Best of Peter Rhodes - October 24
Here's a selection of the best of the Peter Rhodes column taken from the Express & Star for the week ending October 10.
Here's a selection of the best of the Peter Rhodes column taken from the Express & Star for the week ending October 10.
I FELT a certain sympathy for the earnest Radio 5 reporter examining the origins of the credit crunch who found herself asking a redundant plasterer if he had seen the writing on the wall.
BRITAIN has solemnly signed up to an EU agreement to reduce carbon emissions by 80 per cent from the 1990 level by the year 2020. Which sort of suggests that we have already made great progress. Not exactly. Friends of the Earth reported last year that emissions were higher than at any time since1997, and still rising. An 80 per cent cut looks absolutely preposterous but, hey, it's a good sound bite.
ERNIE Chambers is that rarest of things, an American politician who does not believe in God. But the US courts recognise God and that was enough for Ernie to launch a lawsuit against the Almighty. He wanted a permanent injunction forbidding God from sending any more floods, earthquakes and "terroristic threats". The action failed when a district judge ruled that the plaintiff must have access to the defendant in order to serve court papers on him. And as God has no address, the judge threw out Ernie's case. Trust an omnipotent deity to wriggle out of it on a technicality.
A READER reports a notice, without commas, on a farm building in Herefordshire. It announces: "Organic potatoes call in."
He reports that he watched the entrance for a while but did not see any potatoes call in. It reminded him of the sign 'slow mud' and he asks: "Have you ever seen fast mud?"
BY COINCIDENCE, another reader also writes in support of the comma, having just seen a performance of the Gilbert & Sullivan operetta, The Pirates of Penzance. The hero Frederic sings: "I, sore at heart." If the singer ignores the comma it becomes: "I saw a tart."

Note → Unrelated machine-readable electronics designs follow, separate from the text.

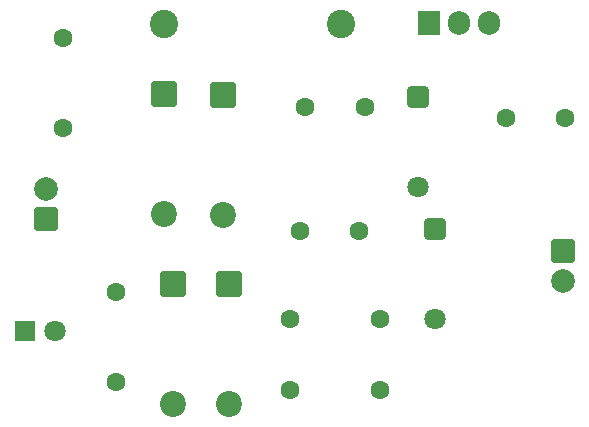
<source format=gbr>
%TF.GenerationSoftware,KiCad,Pcbnew,9.0.5*%
%TF.CreationDate,2025-10-12T15:19:20+05:30*%
%TF.ProjectId,transformerless power supply ,7472616e-7366-46f7-926d-65726c657373,rev?*%
%TF.SameCoordinates,Original*%
%TF.FileFunction,Soldermask,Top*%
%TF.FilePolarity,Negative*%
%FSLAX46Y46*%
G04 Gerber Fmt 4.6, Leading zero omitted, Abs format (unit mm)*
G04 Created by KiCad (PCBNEW 9.0.5) date 2025-10-12 15:19:20*
%MOMM*%
%LPD*%
G01*
G04 APERTURE LIST*
G04 Aperture macros list*
%AMRoundRect*
0 Rectangle with rounded corners*
0 $1 Rounding radius*
0 $2 $3 $4 $5 $6 $7 $8 $9 X,Y pos of 4 corners*
0 Add a 4 corners polygon primitive as box body*
4,1,4,$2,$3,$4,$5,$6,$7,$8,$9,$2,$3,0*
0 Add four circle primitives for the rounded corners*
1,1,$1+$1,$2,$3*
1,1,$1+$1,$4,$5*
1,1,$1+$1,$6,$7*
1,1,$1+$1,$8,$9*
0 Add four rect primitives between the rounded corners*
20,1,$1+$1,$2,$3,$4,$5,0*
20,1,$1+$1,$4,$5,$6,$7,0*
20,1,$1+$1,$6,$7,$8,$9,0*
20,1,$1+$1,$8,$9,$2,$3,0*%
G04 Aperture macros list end*
%ADD10RoundRect,0.249999X-0.850001X0.850001X-0.850001X-0.850001X0.850001X-0.850001X0.850001X0.850001X0*%
%ADD11C,2.200000*%
%ADD12RoundRect,0.250000X-0.650000X0.650000X-0.650000X-0.650000X0.650000X-0.650000X0.650000X0.650000X0*%
%ADD13C,1.800000*%
%ADD14C,1.600000*%
%ADD15RoundRect,0.250000X-0.750000X0.750000X-0.750000X-0.750000X0.750000X-0.750000X0.750000X0.750000X0*%
%ADD16C,2.000000*%
%ADD17R,1.905000X2.000000*%
%ADD18O,1.905000X2.000000*%
%ADD19C,2.400000*%
%ADD20R,1.800000X1.800000*%
%ADD21RoundRect,0.250000X0.750000X-0.750000X0.750000X0.750000X-0.750000X0.750000X-0.750000X-0.750000X0*%
G04 APERTURE END LIST*
D10*
%TO.C,D1*%
X64521750Y-88420000D03*
D11*
X64521750Y-98580000D03*
%TD*%
D10*
%TO.C,D4*%
X70021750Y-104500000D03*
D11*
X70021750Y-114660000D03*
%TD*%
D12*
%TO.C,D6*%
X87521750Y-99880000D03*
D13*
X87521750Y-107500000D03*
%TD*%
D14*
%TO.C,R3*%
X82831750Y-113500000D03*
X75211750Y-113500000D03*
%TD*%
%TO.C,R1*%
X60521750Y-112810000D03*
X60521750Y-105190000D03*
%TD*%
%TO.C,C2*%
X76521750Y-89500000D03*
X81521750Y-89500000D03*
%TD*%
D15*
%TO.C,J2*%
X98304250Y-101725000D03*
D16*
X98304250Y-104265000D03*
%TD*%
D17*
%TO.C,U1*%
X86981750Y-82450000D03*
D18*
X89521750Y-82450000D03*
X92061750Y-82450000D03*
%TD*%
D10*
%TO.C,D3*%
X69521750Y-88500000D03*
D11*
X69521750Y-98660000D03*
%TD*%
D14*
%TO.C,R2*%
X56021750Y-91310000D03*
X56021750Y-83690000D03*
%TD*%
D19*
%TO.C,C1*%
X64521750Y-82500000D03*
X79521750Y-82500000D03*
%TD*%
D14*
%TO.C,C3*%
X76021750Y-100000000D03*
X81021750Y-100000000D03*
%TD*%
%TO.C,R4*%
X82831750Y-107500000D03*
X75211750Y-107500000D03*
%TD*%
%TO.C,C4*%
X93521750Y-90500000D03*
X98521750Y-90500000D03*
%TD*%
D10*
%TO.C,D2*%
X65271750Y-104500000D03*
D11*
X65271750Y-114660000D03*
%TD*%
D12*
%TO.C,D5*%
X86021750Y-88690000D03*
D13*
X86021750Y-96310000D03*
%TD*%
D20*
%TO.C,D7*%
X52746750Y-108500000D03*
D13*
X55286750Y-108500000D03*
%TD*%
D21*
%TO.C,J1*%
X54521750Y-99000000D03*
D16*
X54521750Y-96460000D03*
%TD*%
M02*

</source>
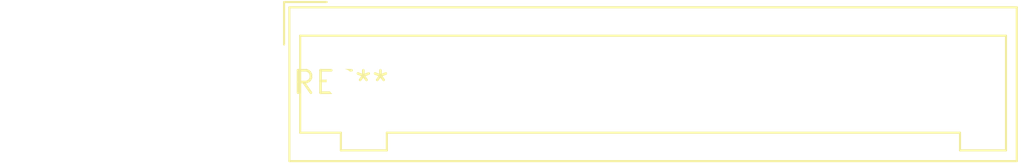
<source format=kicad_pcb>
(kicad_pcb (version 20240108) (generator pcbnew)

  (general
    (thickness 1.6)
  )

  (paper "A4")
  (layers
    (0 "F.Cu" signal)
    (31 "B.Cu" signal)
    (32 "B.Adhes" user "B.Adhesive")
    (33 "F.Adhes" user "F.Adhesive")
    (34 "B.Paste" user)
    (35 "F.Paste" user)
    (36 "B.SilkS" user "B.Silkscreen")
    (37 "F.SilkS" user "F.Silkscreen")
    (38 "B.Mask" user)
    (39 "F.Mask" user)
    (40 "Dwgs.User" user "User.Drawings")
    (41 "Cmts.User" user "User.Comments")
    (42 "Eco1.User" user "User.Eco1")
    (43 "Eco2.User" user "User.Eco2")
    (44 "Edge.Cuts" user)
    (45 "Margin" user)
    (46 "B.CrtYd" user "B.Courtyard")
    (47 "F.CrtYd" user "F.Courtyard")
    (48 "B.Fab" user)
    (49 "F.Fab" user)
    (50 "User.1" user)
    (51 "User.2" user)
    (52 "User.3" user)
    (53 "User.4" user)
    (54 "User.5" user)
    (55 "User.6" user)
    (56 "User.7" user)
    (57 "User.8" user)
    (58 "User.9" user)
  )

  (setup
    (pad_to_mask_clearance 0)
    (pcbplotparams
      (layerselection 0x00010fc_ffffffff)
      (plot_on_all_layers_selection 0x0000000_00000000)
      (disableapertmacros false)
      (usegerberextensions false)
      (usegerberattributes false)
      (usegerberadvancedattributes false)
      (creategerberjobfile false)
      (dashed_line_dash_ratio 12.000000)
      (dashed_line_gap_ratio 3.000000)
      (svgprecision 4)
      (plotframeref false)
      (viasonmask false)
      (mode 1)
      (useauxorigin false)
      (hpglpennumber 1)
      (hpglpenspeed 20)
      (hpglpendiameter 15.000000)
      (dxfpolygonmode false)
      (dxfimperialunits false)
      (dxfusepcbnewfont false)
      (psnegative false)
      (psa4output false)
      (plotreference false)
      (plotvalue false)
      (plotinvisibletext false)
      (sketchpadsonfab false)
      (subtractmaskfromsilk false)
      (outputformat 1)
      (mirror false)
      (drillshape 1)
      (scaleselection 1)
      (outputdirectory "")
    )
  )

  (net 0 "")

  (footprint "Wago_734-141_1x11_P3.50mm_Vertical" (layer "F.Cu") (at 0 0))

)

</source>
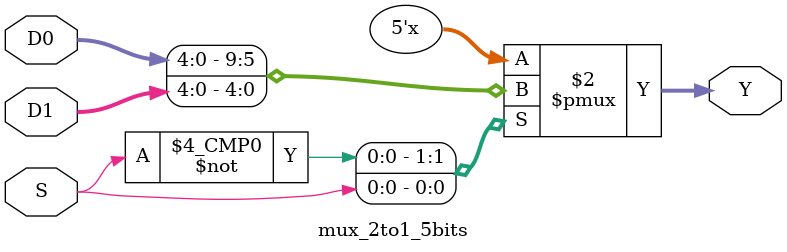
<source format=v>

module mux_4to1_5bits (output reg [4:0] Y, input [1:0] S,
		 input [4:0] D0, input [4:0] D1, input [4:0] D2, input [4:0] D3);

always @ (S,D0,D1,D2,D3)

case (S)

2'b00:   Y = D0;
2'b01:   Y = D1;
2'b10:   Y = D2;
2'b11:   Y = D3;

endcase

endmodule

//Multiplexer 5 bits 2 to 1

module mux_2to1_5bits (output reg [4:0] Y, input S,
		 input [4:0] D0, input [4:0] D1);

always @ (S,D0,D1)

case (S)

1'b0:   Y = D0;
1'b1:   Y = D1;

endcase

endmodule

</source>
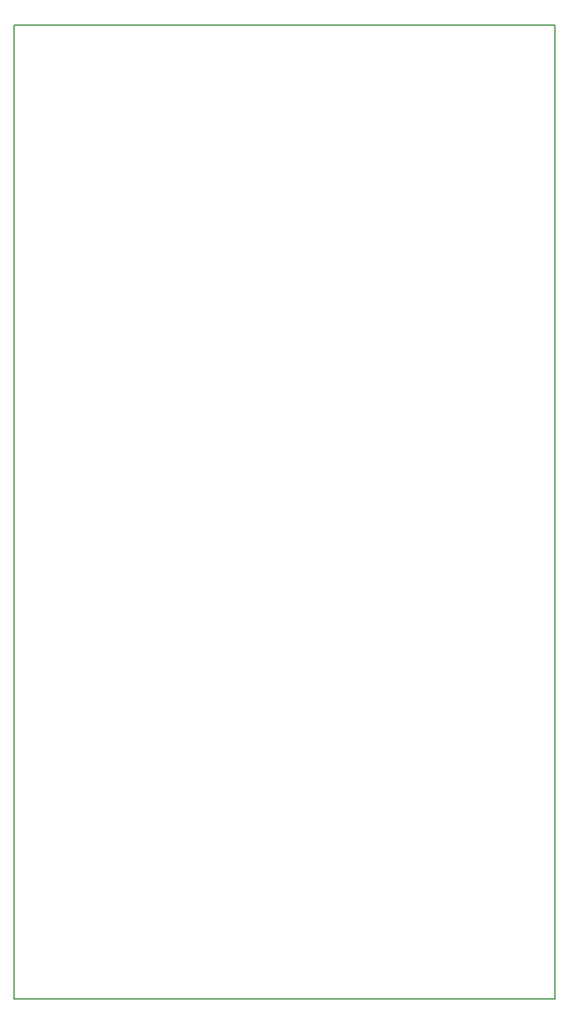
<source format=gm1>
G04 #@! TF.FileFunction,Profile,NP*
%FSLAX46Y46*%
G04 Gerber Fmt 4.6, Leading zero omitted, Abs format (unit mm)*
G04 Created by KiCad (PCBNEW 4.0.2-stable) date Sat 27 Feb 2016 06:16:26 AM EST*
%MOMM*%
G01*
G04 APERTURE LIST*
%ADD10C,0.100000*%
%ADD11C,0.150000*%
G04 APERTURE END LIST*
D10*
D11*
X112000000Y-175000000D02*
X37000000Y-175000000D01*
X112000000Y-40000000D02*
X112000000Y-175000000D01*
X37000000Y-40000000D02*
X112000000Y-40000000D01*
X37000000Y-175000000D02*
X37000000Y-40000000D01*
M02*

</source>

YES, I know I should be outraged at the news that our MPs are to get 24 days off at Christmas. But if the past few weeks of financial turmoil have proved anything, it is how utterly irrelevant the average backbencher is when the manure interfaces with the ventilation device. We are, to all intents and purposes, not a parliamentary democracy but a constitutional dictatorship. And we didn't even vote for this dictator. Seven days at Christmas, 14 days, 24 days? Does it matter?
A motorist's diary:
0630: Fill up car.
0830: Petrol prices go down.
THE TREASURY is borrowing £200 million a day, a 60-year record. Seriously, does anyone really want to win the next General Election?
THESE collective nouns (keep 'em coming) are getting very clever. I particularly liked:
* A plethora of lispers
* A tenet of palindromes
* A hotbed of quilts
A PARTY? With Peter Mandelson? On a Russian billionaire's yacht? What could possibly go wrong?

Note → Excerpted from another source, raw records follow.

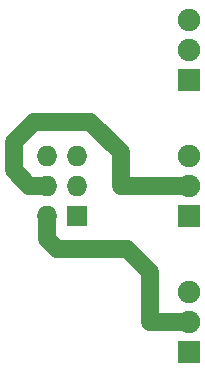
<source format=gbr>
G04 #@! TF.FileFunction,Copper,L2,Bot,Signal*
%FSLAX46Y46*%
G04 Gerber Fmt 4.6, Leading zero omitted, Abs format (unit mm)*
G04 Created by KiCad (PCBNEW 4.0.4-stable) date 01/15/17 13:56:54*
%MOMM*%
%LPD*%
G01*
G04 APERTURE LIST*
%ADD10C,0.100000*%
%ADD11C,1.900000*%
%ADD12R,1.900000X1.900000*%
%ADD13R,1.727200X1.727200*%
%ADD14O,1.727200X1.727200*%
%ADD15C,1.500000*%
G04 APERTURE END LIST*
D10*
D11*
X253250000Y-129000000D03*
X253250000Y-126460000D03*
D12*
X253250000Y-131540000D03*
D13*
X243750000Y-143000000D03*
D14*
X241210000Y-143000000D03*
X243750000Y-140460000D03*
X241210000Y-140460000D03*
X243750000Y-137920000D03*
X241210000Y-137920000D03*
D11*
X253250000Y-140500000D03*
X253250000Y-137960000D03*
D12*
X253250000Y-143040000D03*
D11*
X253250000Y-152000000D03*
X253250000Y-149460000D03*
D12*
X253250000Y-154540000D03*
D15*
X241210000Y-143000000D02*
X241210000Y-144960000D01*
X249950000Y-152000000D02*
X253250000Y-152000000D01*
X249900000Y-151950000D02*
X249950000Y-152000000D01*
X249900000Y-147750000D02*
X249900000Y-151950000D01*
X247975000Y-145825000D02*
X249900000Y-147750000D01*
X242075000Y-145825000D02*
X247975000Y-145825000D01*
X241210000Y-144960000D02*
X242075000Y-145825000D01*
X241210000Y-140460000D02*
X239710000Y-140460000D01*
X239710000Y-140460000D02*
X238400000Y-139150000D01*
X238400000Y-139150000D02*
X238400000Y-136750000D01*
X238400000Y-136750000D02*
X240100000Y-135050000D01*
X240100000Y-135050000D02*
X244875000Y-135050000D01*
X244875000Y-135050000D02*
X247475000Y-137650000D01*
X247475000Y-137650000D02*
X247475000Y-140500000D01*
X247475000Y-140500000D02*
X253250000Y-140500000D01*
M02*

</source>
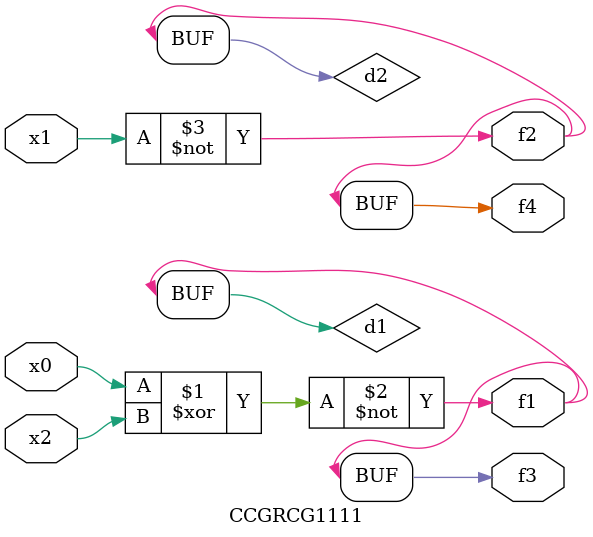
<source format=v>
module CCGRCG1111(
	input x0, x1, x2,
	output f1, f2, f3, f4
);

	wire d1, d2, d3;

	xnor (d1, x0, x2);
	nand (d2, x1);
	nor (d3, x1, x2);
	assign f1 = d1;
	assign f2 = d2;
	assign f3 = d1;
	assign f4 = d2;
endmodule

</source>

NOT quite metricated. The Times features a picture of a tiger, "about two metres long and more than 14 stone in weight." So what's that in centigrade?
A VISITOR to this country (I am assured by a colleague) knocked on a farmhouse door to obtain some of the "range eggs" they were advertising at the farm gate.
"Two quid a dozen," said the farmer.
"But the sign says they're free," said the puzzled visitor.
STILL on country eating, are eight legs of venison too dear?
RESEARCHER Eva Murzyn from the University of Dundee believes that older folk dream in black-and-white and younger people in colour. The explanation is that we old 'uns were raised on monochrome television while later generations watched colour sets. I have my doubts. As you get older, dreams get less exciting. These days, my nocturnal fantasies tend to come from the Screwfix catalogue and are therefore in colour. Especially the click-fix laminate flooring section. Oh, rapture. I can hardly wait till bedtime.